- [ZU ERLEDIGENDE AUFGABEN]
• a. Nenne alle zugelassenen DOAKs, die im Textauszug vorkommen.
• b. Worin unterscheiden sich die DOAKs laut Textauszug? Antworte in ein bis drei Sätzen.
• c. Gib den Textauszug zwischen "Einnahme und Abbau" und "Edoxaban zu 50 Prozent." einschließlich wortgetreu wieder.

- [TEXTAUSZUG]
Einnahme und Abbau unterschiedlich

Es gibt vier zugelassene DOAKs: den direkten Thrombin(Gerinnungsfaktor IIa-) Inhibitor Dabigatran und die direkten Gerinnungsfaktor Xa-Inhibitoren Rivaroxaban, Apixaban und Edoxaban. Sie unterscheiden sich teilweise in der Einnahme (Rivaroxaban und Edoxaban einmal täglich, Apixaban zweimal täglich) und im Abbau. Dabigatran wird zu 80 Prozent über die Niere ausgeschieden, Edoxaban zu 50 Prozent.

- [BEREITGESTELLTE EINTRÄGE]
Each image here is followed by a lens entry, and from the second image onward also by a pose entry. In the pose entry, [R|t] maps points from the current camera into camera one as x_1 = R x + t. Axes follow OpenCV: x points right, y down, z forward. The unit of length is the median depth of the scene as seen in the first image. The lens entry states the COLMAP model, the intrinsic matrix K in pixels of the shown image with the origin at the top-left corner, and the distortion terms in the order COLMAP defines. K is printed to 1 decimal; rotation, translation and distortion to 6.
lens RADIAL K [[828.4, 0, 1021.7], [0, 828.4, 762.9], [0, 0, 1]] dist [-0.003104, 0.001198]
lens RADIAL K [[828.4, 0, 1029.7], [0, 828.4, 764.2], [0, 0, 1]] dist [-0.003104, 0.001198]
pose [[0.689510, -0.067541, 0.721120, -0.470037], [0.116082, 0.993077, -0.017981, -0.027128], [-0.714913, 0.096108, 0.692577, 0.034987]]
...
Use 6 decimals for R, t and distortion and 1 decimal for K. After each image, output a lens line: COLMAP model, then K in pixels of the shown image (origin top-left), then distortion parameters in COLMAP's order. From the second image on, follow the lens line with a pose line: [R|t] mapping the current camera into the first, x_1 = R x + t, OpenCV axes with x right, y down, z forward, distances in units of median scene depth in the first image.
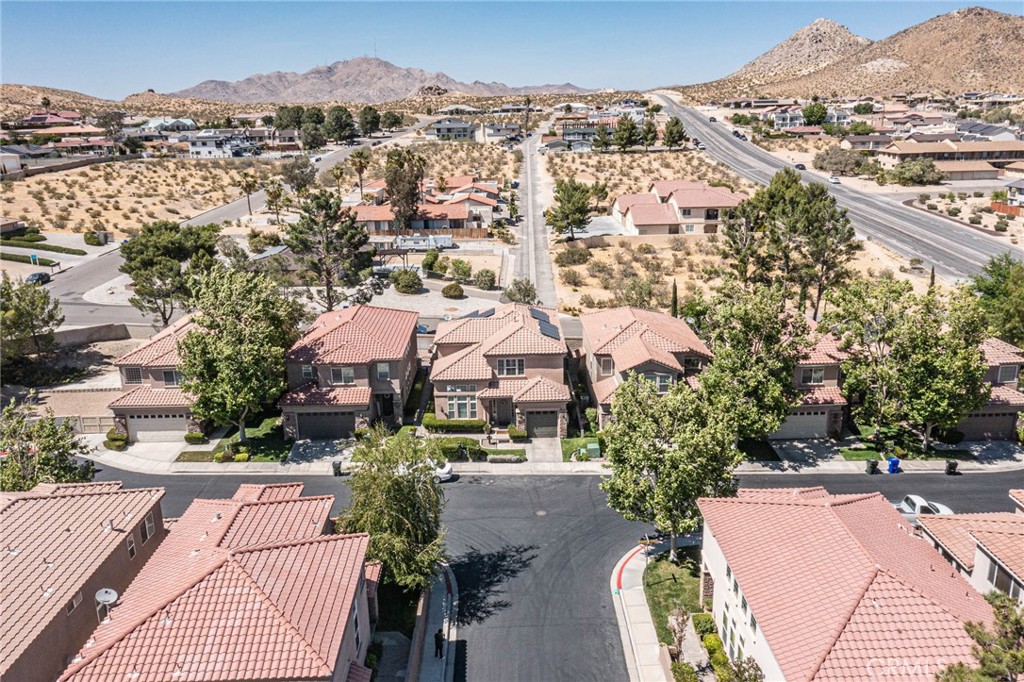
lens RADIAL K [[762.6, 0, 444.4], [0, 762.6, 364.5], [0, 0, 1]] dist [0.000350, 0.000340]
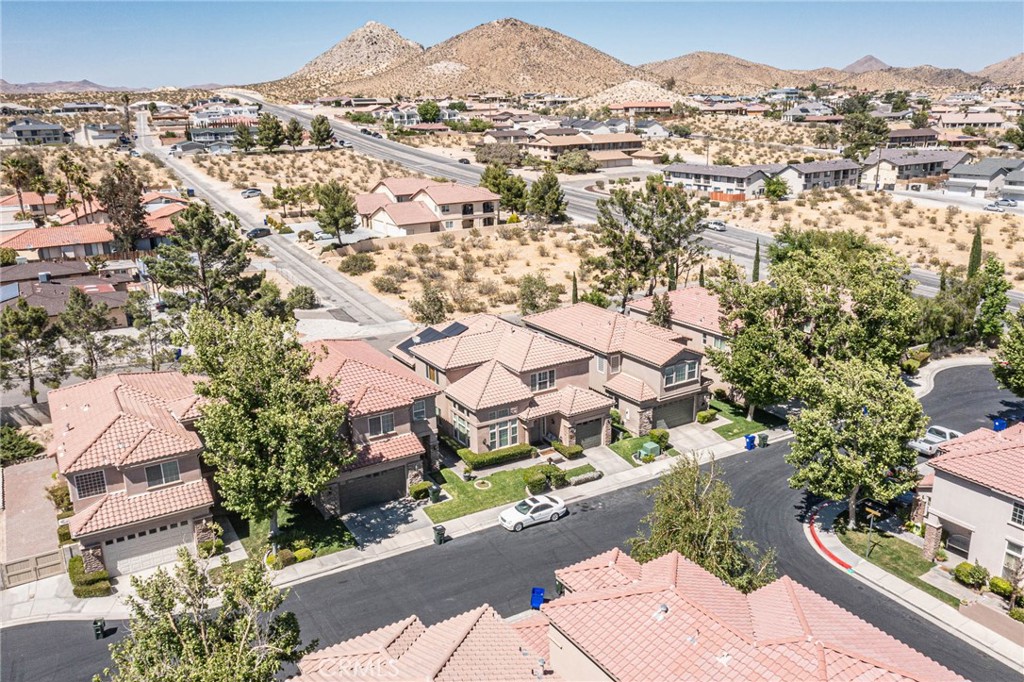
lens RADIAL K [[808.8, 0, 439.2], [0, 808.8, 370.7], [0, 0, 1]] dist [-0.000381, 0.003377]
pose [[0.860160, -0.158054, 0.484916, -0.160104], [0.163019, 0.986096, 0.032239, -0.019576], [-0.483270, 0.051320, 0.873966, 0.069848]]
==
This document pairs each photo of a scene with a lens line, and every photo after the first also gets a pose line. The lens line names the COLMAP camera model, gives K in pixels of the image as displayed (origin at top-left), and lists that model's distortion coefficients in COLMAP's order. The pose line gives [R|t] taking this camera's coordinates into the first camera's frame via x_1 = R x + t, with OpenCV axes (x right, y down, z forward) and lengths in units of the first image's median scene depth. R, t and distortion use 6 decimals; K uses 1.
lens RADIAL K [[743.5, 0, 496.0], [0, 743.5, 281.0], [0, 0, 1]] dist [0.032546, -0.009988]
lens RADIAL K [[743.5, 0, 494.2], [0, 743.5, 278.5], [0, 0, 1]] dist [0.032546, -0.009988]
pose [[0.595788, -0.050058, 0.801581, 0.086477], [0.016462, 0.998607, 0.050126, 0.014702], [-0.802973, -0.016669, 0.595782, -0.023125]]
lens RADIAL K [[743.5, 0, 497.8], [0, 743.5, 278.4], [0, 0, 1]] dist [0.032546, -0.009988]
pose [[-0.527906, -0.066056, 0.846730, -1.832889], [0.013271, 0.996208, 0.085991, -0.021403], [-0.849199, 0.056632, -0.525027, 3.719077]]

- [ERGEBNISSE JE AUFGABE]
• a.
- Dabigatran
- Rivaroxaban
- Apixaban
- Edoxaban

• b. Sie unterscheiden sich teilweise in der Einnahme: Rivaroxaban und Edoxaban werden einmal täglich eingenommen, Apixaban zweimal täglich. Außerdem unterscheiden sie sich im Abbau. Dabigatran wird zu 80 Prozent über die Niere ausgeschieden, Edoxaban zu 50 Prozent.

• c.
Einnahme und Abbau unterschiedlich

Es gibt vier zugelassene DOAKs: den direkten Thrombin(Gerinnungsfaktor IIa-) Inhibitor Dabigatran und die direkten Gerinnungsfaktor Xa-Inhibitoren Rivaroxaban, Apixaban und Edoxaban. Sie unterscheiden sich teilweise in der Einnahme (Rivaroxaban und Edoxaban einmal täglich, Apixaban zweimal täglich) und im Abbau. Dabigatran wird zu 80 Prozent über die Niere ausgeschieden, Edoxaban zu 50 Prozent.